## TEXTE DE LA PAGE
○ ○ ○

Mais, si c’était le cas, il s’agirait de l’embrasure d’une porte-fenêtre ouvrant sur une terrasse plutôt que sur un balcon. Pourtant, nous voyons une haute rambarde de fer forgé, qui atteste qu’il s’agit bien d’un balcon, ainsi que le confirme le titre …
 
Distraction de Manet, qui n’aurait pas eu conscience de cette aberration ?
Cette explication étant bien peu probable, il faut chercher ailleurs. 
 
D’autant que nous savons que les protagonistes figurant dans ce tableau sont venus longuement poser dans l’atelier du peintre qui les a ensuite insérés dans cette scénographie inspirée des « Majas au balcon » tableau attribué à Goya et souvent repris en gravure, où l’on retrouve la rambarde, oeuvre elle-même probablement inspirée des « deux femmes à la fenêtre » de Murillo, cette fois sans rambarde, comme si le tableau avait été peint depuis la maison d’en face. 
 
Toutefois, ce qui distingue radicalement l’oeuvre de Manet de celles de Goya et de Murillo, c’est que chaque personnage semble être là pour soi-même, sans lien avec les autres ; en particulier Berthe Morisot, tout à fait étrangère à la scène et occupée à regarder quelque chose en contrebas, sur sa droite, que bien sur nous ne voyons pas. 
 
Une telle énigme ne pouvait manquer d’exciter les amateurs et les critiques. Ainsi vit-on se multiplier les explications les plus audacieuses – façon polie de ne pas les appeler fantaisistes … -, dont celle consistant à voir dans ce trio une allégorie des goûts artistiques de l’artiste : l’hispanisme avec Berthe Morisot, le Japon avec Fanny Claus et la Hollande avec Antoine Guillemet. hypothèse guère convaincante : si Berthe Morisot a en effet un certain air andalou et Fanny Claus, un peu mièvre, un côté japonais, en revanche on ne voit rien chez Guillemet, guindé et l’air satisfait, qui évoque la Hollande, ou d’ailleurs un quelconque autre pays. 
 
Pourtant, cette composition étrange ne peut manquer d’avoir un sens … L’hortensia bleu, en bas à gauche, aurait-il une valeur symbolique ? 
 
Dans la peinture allemande de la Renaissance, le fait qu’une plante soit représentée dans un pot constituant une allusion à la vanité et au passage du temps. 
 
Quant au petit chien, symbole de fidélité, que vient-il faire là ? 
Certes, on en voit souvent dans les portraits de Goya, dont Manet s’est inspiré …  
 
Et cette petite balle, sur le sol, bien en évidence ? …
 
Bref, nous ne trouvons aucun élément nous guidant vers une explication de cette scène dans laquelle, en fait, ces gens que nous voyons sur un balcon semblent plutôt installés dans une loge de théâtre. A moins que ce ne soit pas un objet ou une pose que réside la clef de l’énigme, mais dans la démarche de Manet.
 
Qu’est ce que ce « balcon », sinon une apparence réaliste qui se dément elle-même ?

○ ○ ○

## TRAVAIL À FAIRE
1 – Transcrivez fidèlement le passage du texte sur le tableau de Manet qui commence par « Toutefois, ce qui » et se poursuit jusqu'à « ne voyons pas. ».
2 – D'après le texte sur le tableau de Manet, quel élément atteste qu'il s'agit bien d'un balcon ?
Les entrées qui suivent le texte sur le tableau de Manet n'ont aucun lien avec lui.

○ ○ ○

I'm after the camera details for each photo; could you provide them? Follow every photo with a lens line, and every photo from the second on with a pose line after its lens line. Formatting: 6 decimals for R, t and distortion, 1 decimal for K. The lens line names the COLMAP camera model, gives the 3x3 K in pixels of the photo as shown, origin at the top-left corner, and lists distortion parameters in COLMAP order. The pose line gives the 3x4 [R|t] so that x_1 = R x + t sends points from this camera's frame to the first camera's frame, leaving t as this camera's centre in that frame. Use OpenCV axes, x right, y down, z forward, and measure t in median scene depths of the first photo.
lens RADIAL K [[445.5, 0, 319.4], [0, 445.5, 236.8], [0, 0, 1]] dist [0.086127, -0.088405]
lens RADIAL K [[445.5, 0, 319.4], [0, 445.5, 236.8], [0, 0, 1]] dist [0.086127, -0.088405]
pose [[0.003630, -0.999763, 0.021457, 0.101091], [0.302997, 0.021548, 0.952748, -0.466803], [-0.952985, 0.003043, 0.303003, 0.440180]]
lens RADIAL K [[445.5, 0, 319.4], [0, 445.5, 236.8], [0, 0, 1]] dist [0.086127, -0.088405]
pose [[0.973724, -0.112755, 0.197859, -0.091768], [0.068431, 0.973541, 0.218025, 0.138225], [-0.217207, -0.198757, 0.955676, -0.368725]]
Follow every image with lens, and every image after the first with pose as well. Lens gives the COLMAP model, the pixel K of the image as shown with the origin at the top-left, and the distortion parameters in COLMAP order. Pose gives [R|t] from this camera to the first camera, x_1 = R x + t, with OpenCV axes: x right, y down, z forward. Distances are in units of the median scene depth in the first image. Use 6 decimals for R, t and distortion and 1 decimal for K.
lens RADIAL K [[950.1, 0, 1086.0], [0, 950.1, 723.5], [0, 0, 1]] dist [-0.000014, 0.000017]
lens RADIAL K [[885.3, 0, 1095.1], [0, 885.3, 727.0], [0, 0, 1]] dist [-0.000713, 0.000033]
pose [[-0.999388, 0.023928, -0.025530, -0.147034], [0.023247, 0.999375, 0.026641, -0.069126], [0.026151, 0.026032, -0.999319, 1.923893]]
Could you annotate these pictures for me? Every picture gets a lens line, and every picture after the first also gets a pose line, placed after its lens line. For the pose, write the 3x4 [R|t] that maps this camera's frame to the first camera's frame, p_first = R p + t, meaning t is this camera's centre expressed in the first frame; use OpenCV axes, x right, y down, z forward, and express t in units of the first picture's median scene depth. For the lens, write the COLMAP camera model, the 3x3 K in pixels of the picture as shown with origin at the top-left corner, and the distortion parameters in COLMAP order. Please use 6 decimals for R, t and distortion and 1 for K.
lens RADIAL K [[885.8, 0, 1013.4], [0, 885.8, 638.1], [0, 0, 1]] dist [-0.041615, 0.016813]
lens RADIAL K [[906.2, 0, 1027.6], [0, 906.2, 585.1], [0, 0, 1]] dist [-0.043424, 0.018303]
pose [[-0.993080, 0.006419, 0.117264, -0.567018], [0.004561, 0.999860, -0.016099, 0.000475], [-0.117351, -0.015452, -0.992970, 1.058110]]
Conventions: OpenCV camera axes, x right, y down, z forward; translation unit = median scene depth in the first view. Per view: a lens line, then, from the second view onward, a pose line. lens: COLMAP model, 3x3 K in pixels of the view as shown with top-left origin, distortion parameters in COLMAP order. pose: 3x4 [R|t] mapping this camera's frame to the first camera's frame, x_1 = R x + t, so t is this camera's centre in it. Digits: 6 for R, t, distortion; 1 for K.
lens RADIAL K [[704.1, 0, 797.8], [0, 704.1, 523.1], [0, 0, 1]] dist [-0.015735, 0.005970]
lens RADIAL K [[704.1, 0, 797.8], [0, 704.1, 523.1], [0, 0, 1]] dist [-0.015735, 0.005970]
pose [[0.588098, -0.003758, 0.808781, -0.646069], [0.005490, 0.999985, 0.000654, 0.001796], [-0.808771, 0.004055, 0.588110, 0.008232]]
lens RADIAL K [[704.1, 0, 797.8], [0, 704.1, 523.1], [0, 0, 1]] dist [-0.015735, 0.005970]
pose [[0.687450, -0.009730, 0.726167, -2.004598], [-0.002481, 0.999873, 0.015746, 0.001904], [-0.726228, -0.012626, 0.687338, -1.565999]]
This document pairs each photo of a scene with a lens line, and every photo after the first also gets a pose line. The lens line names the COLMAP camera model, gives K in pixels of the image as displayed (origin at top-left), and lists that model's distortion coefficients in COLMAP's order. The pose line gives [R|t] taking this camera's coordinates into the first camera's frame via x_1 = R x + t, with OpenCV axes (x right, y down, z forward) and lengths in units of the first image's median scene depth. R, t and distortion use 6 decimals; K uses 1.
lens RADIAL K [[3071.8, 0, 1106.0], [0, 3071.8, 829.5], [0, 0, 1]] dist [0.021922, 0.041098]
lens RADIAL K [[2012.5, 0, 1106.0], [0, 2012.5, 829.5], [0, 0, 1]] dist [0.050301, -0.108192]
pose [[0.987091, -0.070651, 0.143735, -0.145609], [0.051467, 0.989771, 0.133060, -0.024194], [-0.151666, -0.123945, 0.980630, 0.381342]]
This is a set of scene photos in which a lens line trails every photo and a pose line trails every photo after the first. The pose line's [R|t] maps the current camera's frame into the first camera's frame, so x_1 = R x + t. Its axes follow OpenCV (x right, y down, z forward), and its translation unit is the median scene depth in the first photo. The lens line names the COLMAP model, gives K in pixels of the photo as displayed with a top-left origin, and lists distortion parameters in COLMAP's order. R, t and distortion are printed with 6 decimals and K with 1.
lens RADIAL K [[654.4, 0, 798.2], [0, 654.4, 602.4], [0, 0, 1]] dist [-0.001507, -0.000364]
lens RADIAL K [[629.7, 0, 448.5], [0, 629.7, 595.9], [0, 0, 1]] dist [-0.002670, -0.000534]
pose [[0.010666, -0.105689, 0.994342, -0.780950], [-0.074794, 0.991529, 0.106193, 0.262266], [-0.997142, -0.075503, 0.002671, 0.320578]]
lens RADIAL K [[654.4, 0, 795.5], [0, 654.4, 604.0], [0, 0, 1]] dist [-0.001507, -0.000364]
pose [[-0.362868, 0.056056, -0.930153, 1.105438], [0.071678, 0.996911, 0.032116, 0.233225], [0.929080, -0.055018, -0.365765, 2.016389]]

○ ○ ○

## RÉPONSES DE L'EXERCICE
1 –
Toutefois, ce qui distingue radicalement l’oeuvre de Manet de celles de Goya et de Murillo, c’est que chaque personnage semble être là pour soi-même, sans lien avec les autres ; en particulier Berthe Morisot, tout à fait étrangère à la scène et occupée à regarder quelque chose en contrebas, sur sa droite, que bien sur nous ne voyons pas.

2 – Une haute rambarde de fer forgé.